Mit Unterstützung der Holtfort-Stiftung und des RAV hatten die BI Lüchow-Dannenberg als Mitveranstalterin der Demonstration „mal richtig abschalten“ sowie ein Versammlungsteilnehmer Klage erhoben. Das VG stellte nun fest, dass die Kameraüberwachung der friedlichen Demonstration gegen das Grundrecht der informationellen Selbstbestimmung verstoßen hat.
Rund 50.000 Menschen demonstrierten am 5. September 2009 in Berlin gegen die Atomkraft und für den Abbruch des Endlagerprojekts in Gorleben, angeführt wurde die Demo von Treckern der Bäuerlichen Notgemeinschaft.

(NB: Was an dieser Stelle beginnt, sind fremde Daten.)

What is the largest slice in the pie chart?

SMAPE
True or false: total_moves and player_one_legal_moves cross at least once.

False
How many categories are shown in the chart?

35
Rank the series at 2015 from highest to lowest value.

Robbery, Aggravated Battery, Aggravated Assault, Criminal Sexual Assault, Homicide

Während des Aufzuges vom Hauptbahnhof zum Brandenburger Tor fuhr ein Kleintransporter wenige Meter vor der Spitze des Demo-Zuges; Einsatzkräfte der Polizei filmten permanent den Aufzug mit mehreren auf dem Dach des Transporters montierten Kameras: “Filmen verboten!”, forderten einzelne Demo-Teilnehmer an der Spitze des Zuges.

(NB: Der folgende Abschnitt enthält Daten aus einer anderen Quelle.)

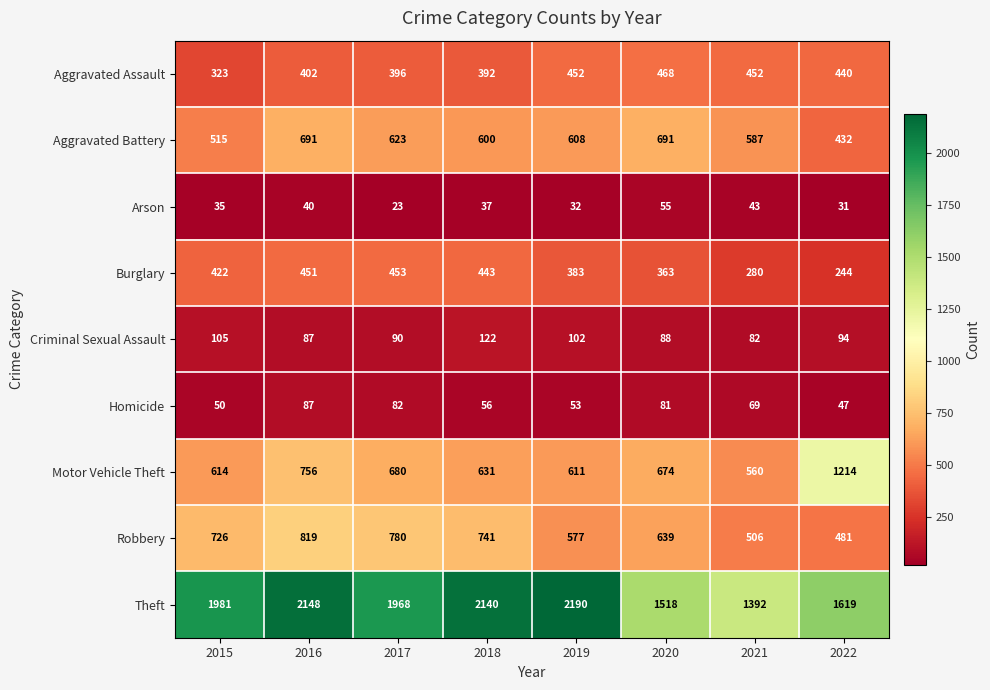

Is it true that Criminal Sexual Assault equals 144 at 2020?

False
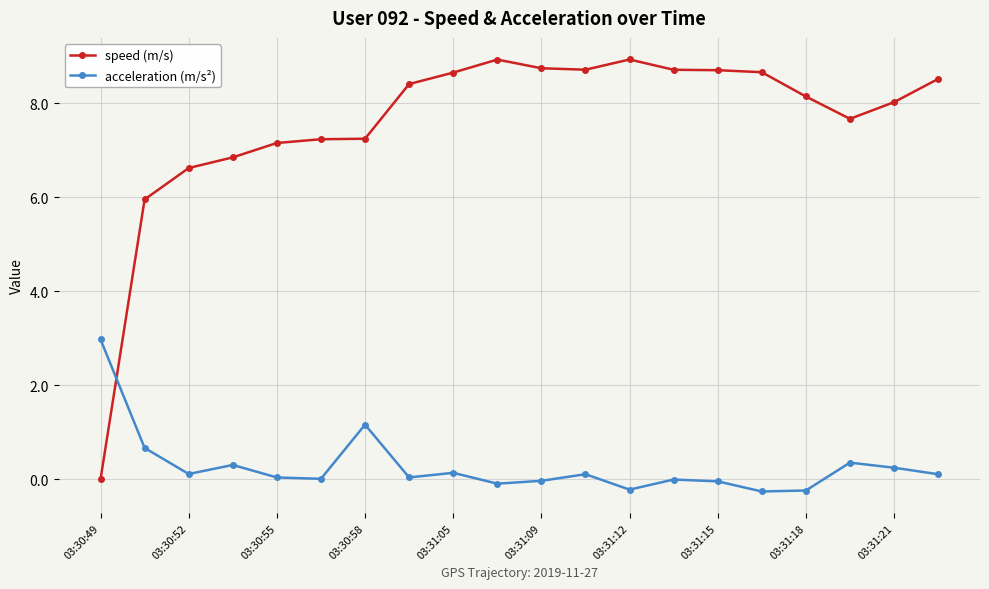

What is the smallest value displayed?

-0.3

Mit Erfolg: das Verwaltungsgericht Berlin entschied, dass die Überwachung der Demo am 5. September mittels Bildaufnahmegeräte (Video- bzw. Filmkameras) rechtswidrig war. Die Argumentation der Polizei, die Filmaufnahmen nach dem “Kamera-Monitor-Prinzip” dienten allein der Verkehrslenkung und der Leitung des Polizeieinsatzes, ließ das Verwaltungsgericht nicht gelten. Auf neun Seiten führen sie aus, dass sie in der Dauerbeobachtung der Versammlung einen Eingriff in die Versammlungsfreiheit sehen und eine Einschüchterung der Demonstranten nicht auszuschließen sei: “Denn wenn der einzelne Teilnehmer der Versammlung damit rechnen muss, dass seine Anwesenheit oder sein Verhalten bei einer Veranstaltung durch Behörden registriert wird, könnte ihn dies von einer Teilnahme abschrecken oder ihn zu ungewollten Verhaltensweisen zwingen, um den beobachtenden Polizeibeamten möglicherweise gerecht zu werden”, heißt es zutreffend in den Urteilsgründen. Wegen der grundsätzlichen Bedeutung des Urteils wurde die Revision zugelassen.

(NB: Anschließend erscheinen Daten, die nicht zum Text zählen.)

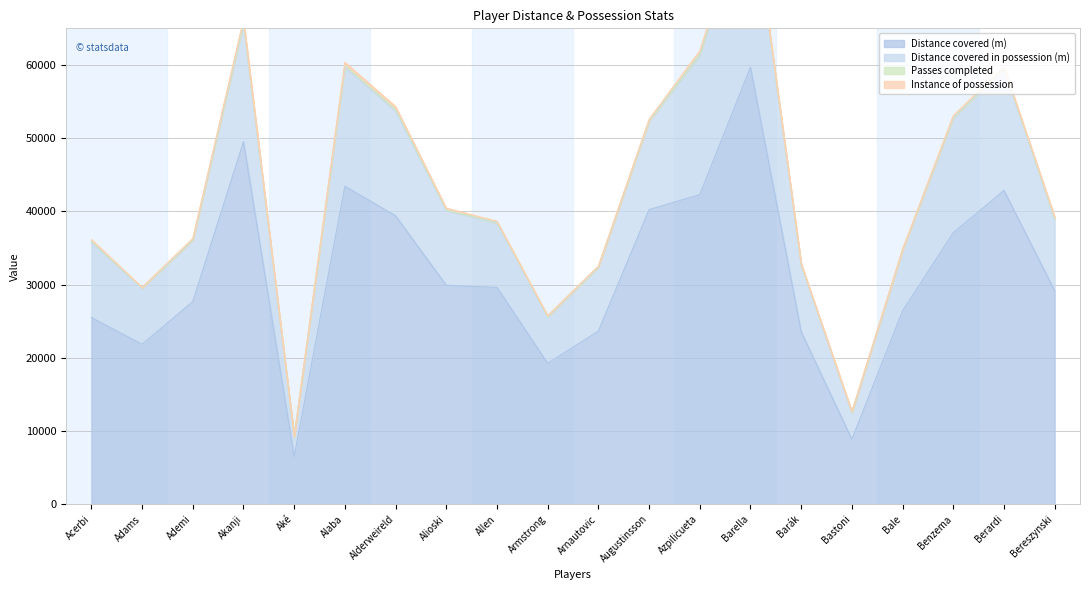

What is the spread (max minus min) of values at Armstrong?

19198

Der RAV wendet sich seit längerem gegen zunehmende Beschränkungen der Demonstrationsfreiheit durch behördliche Auflagen sowie die Videoüberwachung von Versammlungen. Bereits im August 2009 hatte das Verwaltungsgericht Münster mit ähnlichen Erwägungen festgestellt, dass friedliche Demonstrationen nicht gefilmt werden dürfen.